Segment Start: DATA EXCERPTS

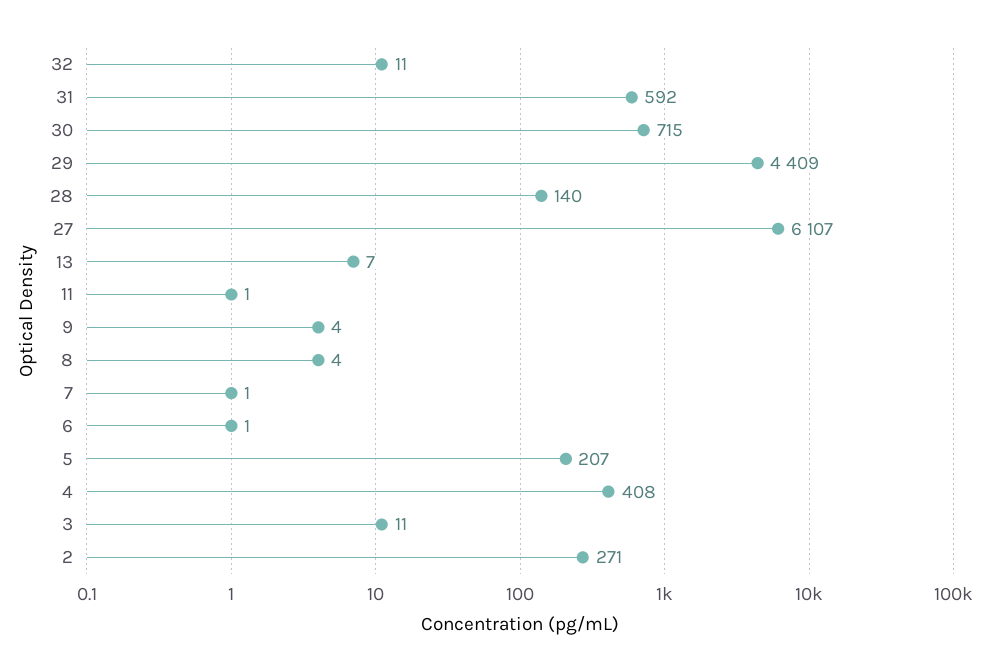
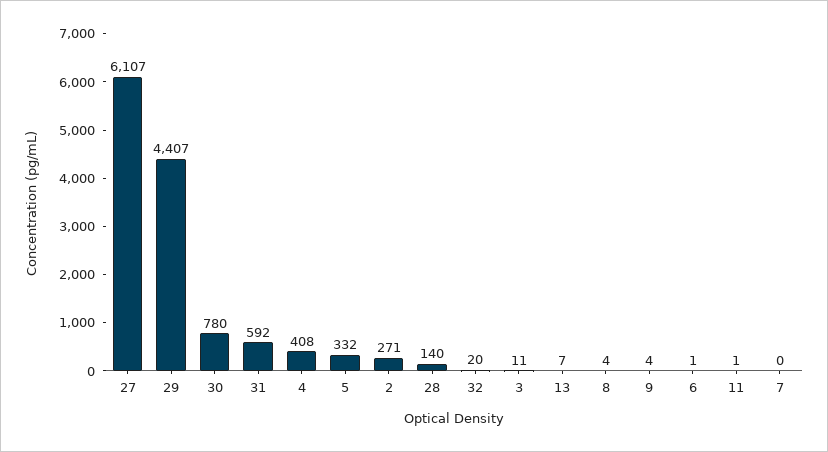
  {
-   "32": 11,
+   "32": 20,
    "31": 592,
-   "30": 715,
+   "30": 780,
-   "29": 4409,
+   "29": 4407,
    "28": 140,
    "27": 6107,
    "13": 7,
    "11": 1,
    "9": 4,
    "8": 4,
-   "7": 1,
+   "7": 0,
    "6": 1,
-   "5": 207,
+   "5": 332,
    "4": 408,
    "3": 11,
    "2": 271
  }

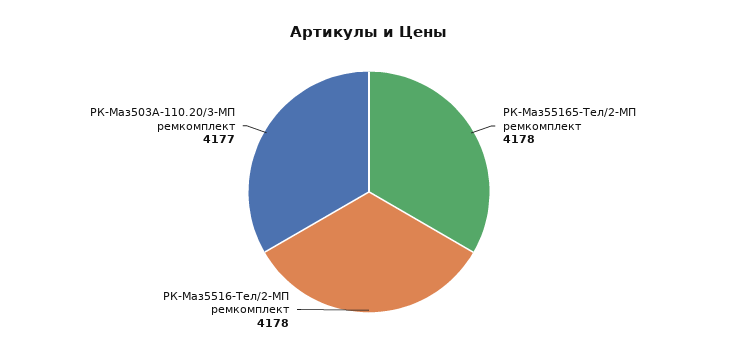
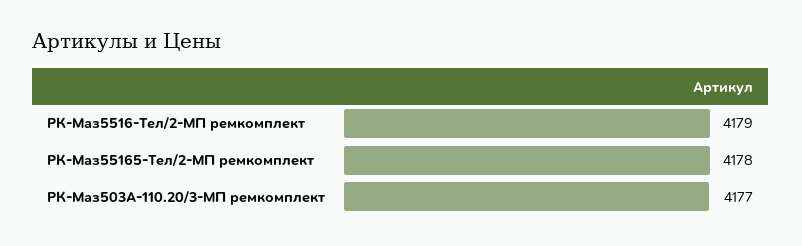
  {
    "РК-Маз55165-Тел/2-МП ремкомплект": 4178,
-   "РК-Маз5516-Тел/2-МП ремкомплект": 4178,
+   "РК-Маз5516-Тел/2-МП ремкомплект": 4179,
    "РК-Маз503А-110.20/3-МП ремкомплект": 4177
  }

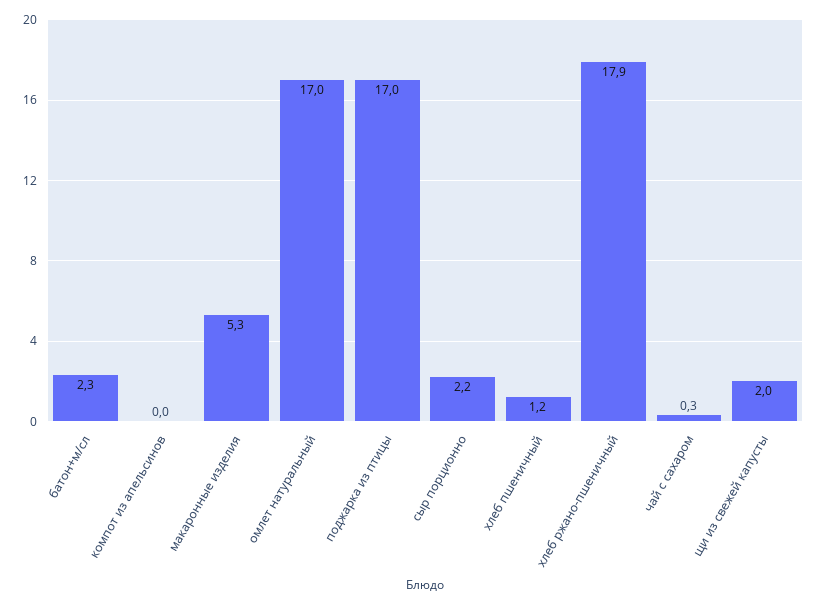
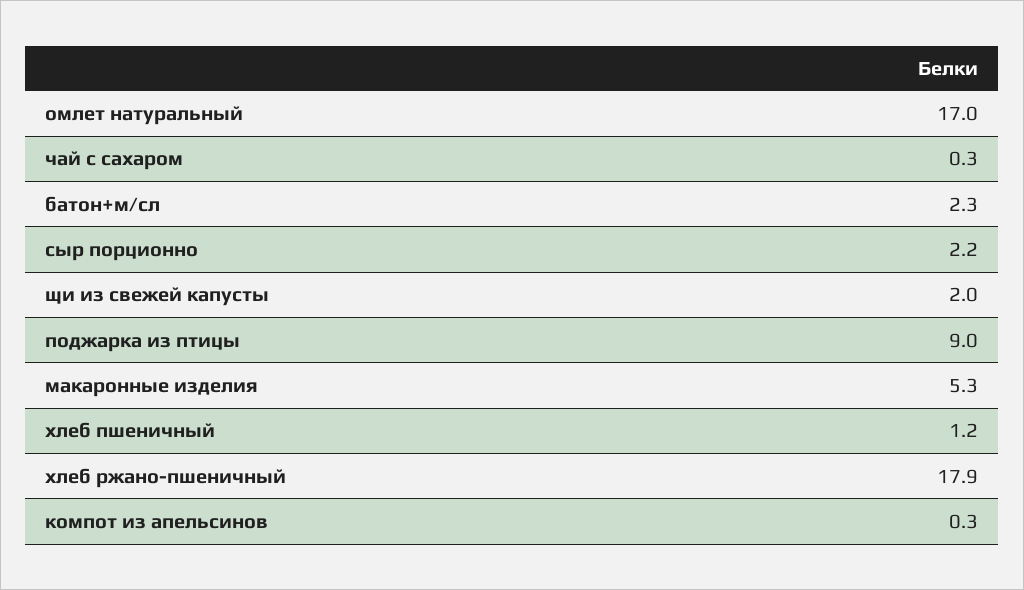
  {
    "батон+м/сл": 2.3,
-   "компот из апельсинов": 0,
+   "компот из апельсинов": 0.3,
    "макаронные изделия": 5.3,
    "омлет натуральный": 17,
-   "поджарка из птицы": 17,
+   "поджарка из птицы": 9,
    "сыр порционно": 2.2,
    "хлеб пшеничный": 1.2,
    "хлеб ржано-пшеничный": 17.9,
    "чай с сахаром": 0.3,
    "щи из свежей капусты": 2
  }

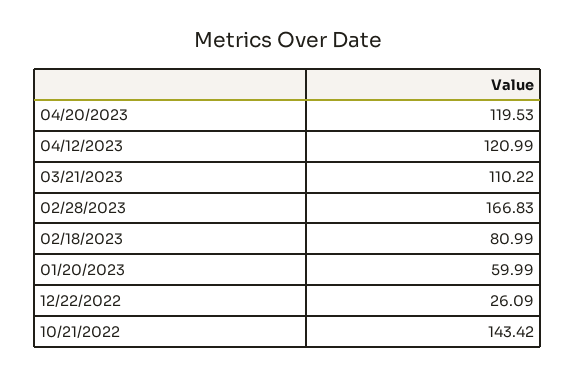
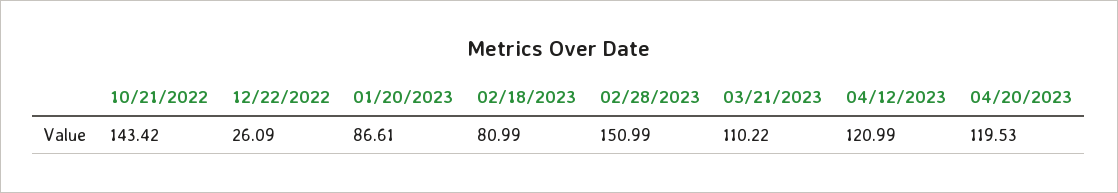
  {
    "04/20/2023": 119.53,
    "04/12/2023": 120.99,
    "03/21/2023": 110.22,
-   "02/28/2023": 166.83,
+   "02/28/2023": 150.99,
    "02/18/2023": 80.99,
-   "01/20/2023": 59.99,
+   "01/20/2023": 86.61,
    "12/22/2022": 26.09,
    "10/21/2022": 143.42
  }

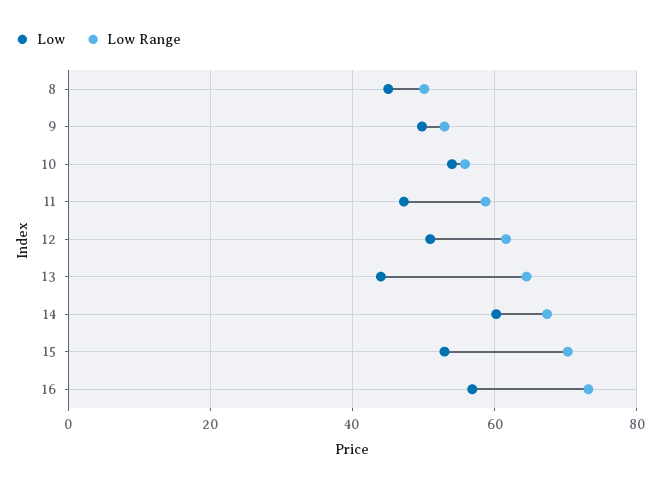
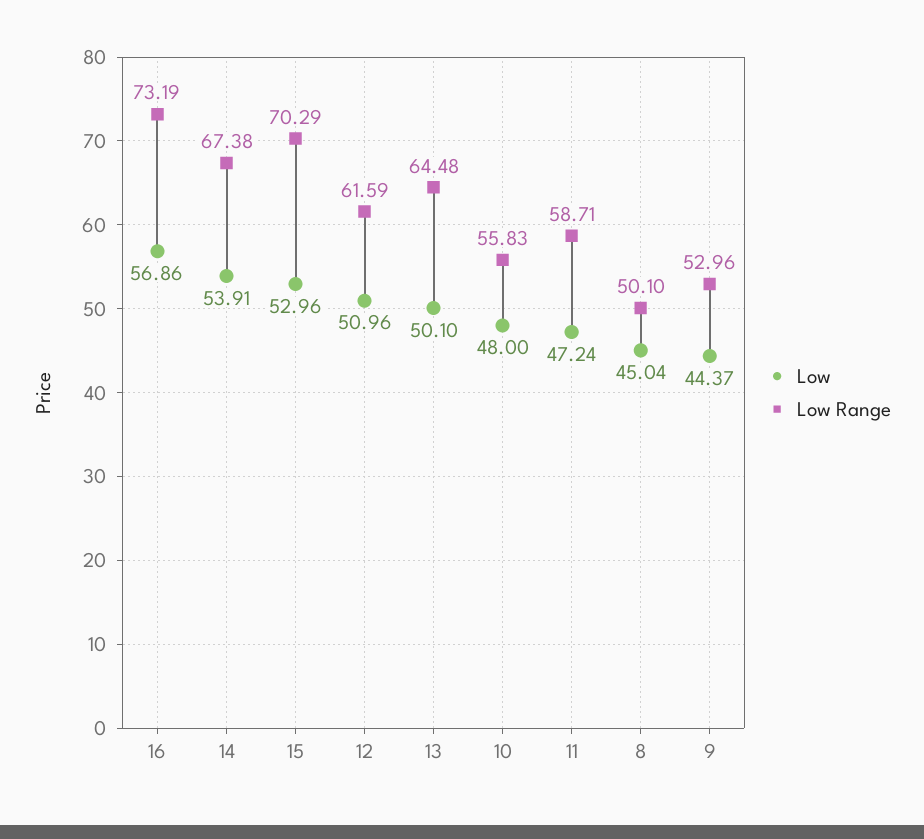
  {
    "Low": {
      "8": 45.04,
-     "9": 50,
+     "9": 44.37,
-     "10": 54,
+     "10": 48,
      "11": 47.24,
      "12": 50.96,
-     "13": 44,
+     "13": 50.1,
-     "14": 60,
+     "14": 53.91,
      "15": 52.96,
      "16": 56.86
    },
    "Low Range": {
      "8": 50.1,
      "9": 52.96,
      "10": 55.83,
      "11": 58.71,
      "12": 61.59,
      "13": 64.48,
      "14": 67.38,
      "15": 70.29,
      "16": 73.19
    }
  }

Segment End: DATA EXCERPTS

Leaving the pictures aside, transcribe the entire listing exactly.

  {
-   "32": 11,
+   "32": 20,
    "31": 592,
-   "30": 715,
+   "30": 780,
-   "29": 4409,
+   "29": 4407,
    "28": 140,
    "27": 6107,
    "13": 7,
    "11": 1,
    "9": 4,
    "8": 4,
-   "7": 1,
+   "7": 0,
    "6": 1,
-   "5": 207,
+   "5": 332,
    "4": 408,
    "3": 11,
    "2": 271
  }

  {
    "РК-Маз55165-Тел/2-МП ремкомплект": 4178,
-   "РК-Маз5516-Тел/2-МП ремкомплект": 4178,
+   "РК-Маз5516-Тел/2-МП ремкомплект": 4179,
    "РК-Маз503А-110.20/3-МП ремкомплект": 4177
  }

  {
    "батон+м/сл": 2.3,
-   "компот из апельсинов": 0,
+   "компот из апельсинов": 0.3,
    "макаронные изделия": 5.3,
    "омлет натуральный": 17,
-   "поджарка из птицы": 17,
+   "поджарка из птицы": 9,
    "сыр порционно": 2.2,
    "хлеб пшеничный": 1.2,
    "хлеб ржано-пшеничный": 17.9,
    "чай с сахаром": 0.3,
    "щи из свежей капусты": 2
  }

  {
    "04/20/2023": 119.53,
    "04/12/2023": 120.99,
    "03/21/2023": 110.22,
-   "02/28/2023": 166.83,
+   "02/28/2023": 150.99,
    "02/18/2023": 80.99,
-   "01/20/2023": 59.99,
+   "01/20/2023": 86.61,
    "12/22/2022": 26.09,
    "10/21/2022": 143.42
  }

  {
    "Low": {
      "8": 45.04,
-     "9": 50,
+     "9": 44.37,
-     "10": 54,
+     "10": 48,
      "11": 47.24,
      "12": 50.96,
-     "13": 44,
+     "13": 50.1,
-     "14": 60,
+     "14": 53.91,
      "15": 52.96,
      "16": 56.86
    },
    "Low Range": {
      "8": 50.1,
      "9": 52.96,
      "10": 55.83,
      "11": 58.71,
      "12": 61.59,
      "13": 64.48,
      "14": 67.38,
      "15": 70.29,
      "16": 73.19
    }
  }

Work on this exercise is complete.